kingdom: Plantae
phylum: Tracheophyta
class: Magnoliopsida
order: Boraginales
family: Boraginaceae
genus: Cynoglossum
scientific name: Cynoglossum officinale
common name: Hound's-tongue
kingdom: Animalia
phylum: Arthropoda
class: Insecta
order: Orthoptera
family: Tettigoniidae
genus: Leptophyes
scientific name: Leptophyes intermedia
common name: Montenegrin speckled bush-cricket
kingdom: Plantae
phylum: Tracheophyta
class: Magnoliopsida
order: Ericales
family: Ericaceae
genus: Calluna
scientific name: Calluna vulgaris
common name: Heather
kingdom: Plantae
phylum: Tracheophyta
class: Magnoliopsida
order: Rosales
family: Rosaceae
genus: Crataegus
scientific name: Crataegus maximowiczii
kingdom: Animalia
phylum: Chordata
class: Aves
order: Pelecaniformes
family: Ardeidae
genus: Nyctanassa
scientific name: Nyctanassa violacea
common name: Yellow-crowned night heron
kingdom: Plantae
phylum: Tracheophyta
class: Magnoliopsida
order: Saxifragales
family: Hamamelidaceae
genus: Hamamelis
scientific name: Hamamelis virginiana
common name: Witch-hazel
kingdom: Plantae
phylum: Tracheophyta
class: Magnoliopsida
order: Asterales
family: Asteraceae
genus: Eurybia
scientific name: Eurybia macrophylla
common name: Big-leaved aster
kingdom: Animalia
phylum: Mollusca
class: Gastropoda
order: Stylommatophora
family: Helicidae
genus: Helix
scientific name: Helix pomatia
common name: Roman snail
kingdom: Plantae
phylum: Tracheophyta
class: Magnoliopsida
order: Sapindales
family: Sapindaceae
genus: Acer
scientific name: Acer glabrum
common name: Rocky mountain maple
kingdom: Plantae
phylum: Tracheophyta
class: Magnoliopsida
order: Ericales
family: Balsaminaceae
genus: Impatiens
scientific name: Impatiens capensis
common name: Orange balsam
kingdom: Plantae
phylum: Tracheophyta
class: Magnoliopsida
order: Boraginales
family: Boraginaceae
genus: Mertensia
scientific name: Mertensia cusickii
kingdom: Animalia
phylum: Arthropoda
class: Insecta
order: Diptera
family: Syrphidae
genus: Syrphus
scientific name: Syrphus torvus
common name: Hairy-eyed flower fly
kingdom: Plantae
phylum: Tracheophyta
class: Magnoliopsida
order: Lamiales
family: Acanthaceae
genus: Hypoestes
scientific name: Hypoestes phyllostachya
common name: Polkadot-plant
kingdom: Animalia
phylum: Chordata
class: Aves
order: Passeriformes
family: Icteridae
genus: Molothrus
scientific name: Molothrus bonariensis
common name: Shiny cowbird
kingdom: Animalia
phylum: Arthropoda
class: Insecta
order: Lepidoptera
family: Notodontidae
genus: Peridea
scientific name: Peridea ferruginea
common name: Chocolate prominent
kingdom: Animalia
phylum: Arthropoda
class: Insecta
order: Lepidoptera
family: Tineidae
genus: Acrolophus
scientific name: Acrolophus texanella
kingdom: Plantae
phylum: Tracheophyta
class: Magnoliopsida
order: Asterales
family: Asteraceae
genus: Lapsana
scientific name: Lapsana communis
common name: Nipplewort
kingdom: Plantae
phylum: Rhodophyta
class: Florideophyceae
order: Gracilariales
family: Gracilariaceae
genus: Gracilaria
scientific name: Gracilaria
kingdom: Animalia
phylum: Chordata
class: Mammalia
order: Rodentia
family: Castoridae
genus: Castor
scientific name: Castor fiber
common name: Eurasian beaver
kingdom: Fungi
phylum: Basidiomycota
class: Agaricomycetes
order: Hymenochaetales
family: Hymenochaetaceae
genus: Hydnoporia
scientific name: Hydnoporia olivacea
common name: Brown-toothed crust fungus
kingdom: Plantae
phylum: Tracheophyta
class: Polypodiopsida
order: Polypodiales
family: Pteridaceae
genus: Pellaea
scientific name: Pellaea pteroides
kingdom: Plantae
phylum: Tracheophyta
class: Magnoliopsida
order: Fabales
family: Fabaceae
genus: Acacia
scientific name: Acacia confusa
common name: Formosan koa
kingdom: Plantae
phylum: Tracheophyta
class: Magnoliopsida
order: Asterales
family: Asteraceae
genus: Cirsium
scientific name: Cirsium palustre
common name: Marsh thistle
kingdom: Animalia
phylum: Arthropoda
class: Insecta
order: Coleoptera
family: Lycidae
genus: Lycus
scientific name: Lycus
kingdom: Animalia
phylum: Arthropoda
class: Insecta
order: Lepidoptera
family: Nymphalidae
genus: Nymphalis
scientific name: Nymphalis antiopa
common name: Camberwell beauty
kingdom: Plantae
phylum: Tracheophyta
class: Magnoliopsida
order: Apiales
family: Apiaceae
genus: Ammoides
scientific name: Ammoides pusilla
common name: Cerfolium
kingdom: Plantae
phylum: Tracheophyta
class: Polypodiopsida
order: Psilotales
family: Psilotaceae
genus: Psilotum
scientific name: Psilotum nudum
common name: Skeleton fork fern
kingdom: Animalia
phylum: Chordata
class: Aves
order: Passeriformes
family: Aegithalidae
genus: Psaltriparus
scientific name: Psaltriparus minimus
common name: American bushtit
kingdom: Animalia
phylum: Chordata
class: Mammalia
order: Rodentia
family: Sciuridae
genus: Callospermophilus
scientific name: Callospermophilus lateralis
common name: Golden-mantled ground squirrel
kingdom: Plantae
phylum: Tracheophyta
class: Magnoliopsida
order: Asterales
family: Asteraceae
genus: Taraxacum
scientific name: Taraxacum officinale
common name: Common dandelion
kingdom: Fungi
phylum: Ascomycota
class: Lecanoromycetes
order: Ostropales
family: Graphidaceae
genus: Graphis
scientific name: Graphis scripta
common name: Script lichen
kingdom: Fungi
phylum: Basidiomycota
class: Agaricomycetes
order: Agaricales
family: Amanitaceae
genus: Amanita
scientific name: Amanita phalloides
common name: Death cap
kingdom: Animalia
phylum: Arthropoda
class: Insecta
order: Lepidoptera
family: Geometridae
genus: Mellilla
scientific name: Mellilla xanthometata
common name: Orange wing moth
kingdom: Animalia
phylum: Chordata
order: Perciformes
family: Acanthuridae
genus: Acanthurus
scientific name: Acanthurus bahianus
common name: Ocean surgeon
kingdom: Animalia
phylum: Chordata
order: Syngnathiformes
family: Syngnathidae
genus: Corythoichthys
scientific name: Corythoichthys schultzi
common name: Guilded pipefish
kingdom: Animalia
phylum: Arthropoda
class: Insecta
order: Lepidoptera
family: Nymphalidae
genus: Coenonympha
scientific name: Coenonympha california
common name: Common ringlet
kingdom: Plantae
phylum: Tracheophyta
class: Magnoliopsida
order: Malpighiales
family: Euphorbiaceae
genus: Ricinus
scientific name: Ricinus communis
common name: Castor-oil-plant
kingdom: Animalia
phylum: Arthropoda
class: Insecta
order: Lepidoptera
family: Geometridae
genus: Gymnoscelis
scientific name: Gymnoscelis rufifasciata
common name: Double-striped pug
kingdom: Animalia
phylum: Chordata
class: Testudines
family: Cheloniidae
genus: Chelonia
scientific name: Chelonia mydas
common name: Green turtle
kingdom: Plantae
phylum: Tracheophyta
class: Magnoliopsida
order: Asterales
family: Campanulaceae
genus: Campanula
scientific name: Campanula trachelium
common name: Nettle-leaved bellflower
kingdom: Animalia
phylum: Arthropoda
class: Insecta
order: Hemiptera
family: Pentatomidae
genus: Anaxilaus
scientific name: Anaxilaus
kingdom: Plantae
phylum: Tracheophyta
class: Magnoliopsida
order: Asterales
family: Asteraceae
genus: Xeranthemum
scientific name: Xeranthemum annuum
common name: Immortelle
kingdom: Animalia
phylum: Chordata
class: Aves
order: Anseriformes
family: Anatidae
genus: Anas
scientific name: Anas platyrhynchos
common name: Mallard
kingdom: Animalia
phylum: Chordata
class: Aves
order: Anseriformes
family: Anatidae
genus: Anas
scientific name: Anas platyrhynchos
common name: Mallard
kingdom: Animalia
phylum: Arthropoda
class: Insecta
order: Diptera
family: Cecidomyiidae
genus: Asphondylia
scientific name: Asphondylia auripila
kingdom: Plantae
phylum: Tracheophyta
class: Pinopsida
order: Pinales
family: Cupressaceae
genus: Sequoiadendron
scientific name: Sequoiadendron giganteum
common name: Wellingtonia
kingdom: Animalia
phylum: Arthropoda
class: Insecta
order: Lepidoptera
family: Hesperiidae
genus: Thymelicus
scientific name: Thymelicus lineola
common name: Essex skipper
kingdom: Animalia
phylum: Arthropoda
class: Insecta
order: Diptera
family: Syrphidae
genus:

========================

## EXERCISE INSTRUCTIONS
Reproduce verbatim the lines of the entries above, from the very first line through the line containing "family: Rosaceae", with both of those lines included.

## WORKED ANSWER
kingdom: Plantae
phylum: Tracheophyta
class: Magnoliopsida
order: Boraginales
family: Boraginaceae
genus: Cynoglossum
scientific name: Cynoglossum officinale
common name: Hound's-tongue
kingdom: Animalia
phylum: Arthropoda
class: Insecta
order: Orthoptera
family: Tettigoniidae
genus: Leptophyes
scientific name: Leptophyes intermedia
common name: Montenegrin speckled bush-cricket
kingdom: Plantae
phylum: Tracheophyta
class: Magnoliopsida
order: Ericales
family: Ericaceae
genus: Calluna
scientific name: Calluna vulgaris
common name: Heather
kingdom: Plantae
phylum: Tracheophyta
class: Magnoliopsida
order: Rosales
family: Rosaceae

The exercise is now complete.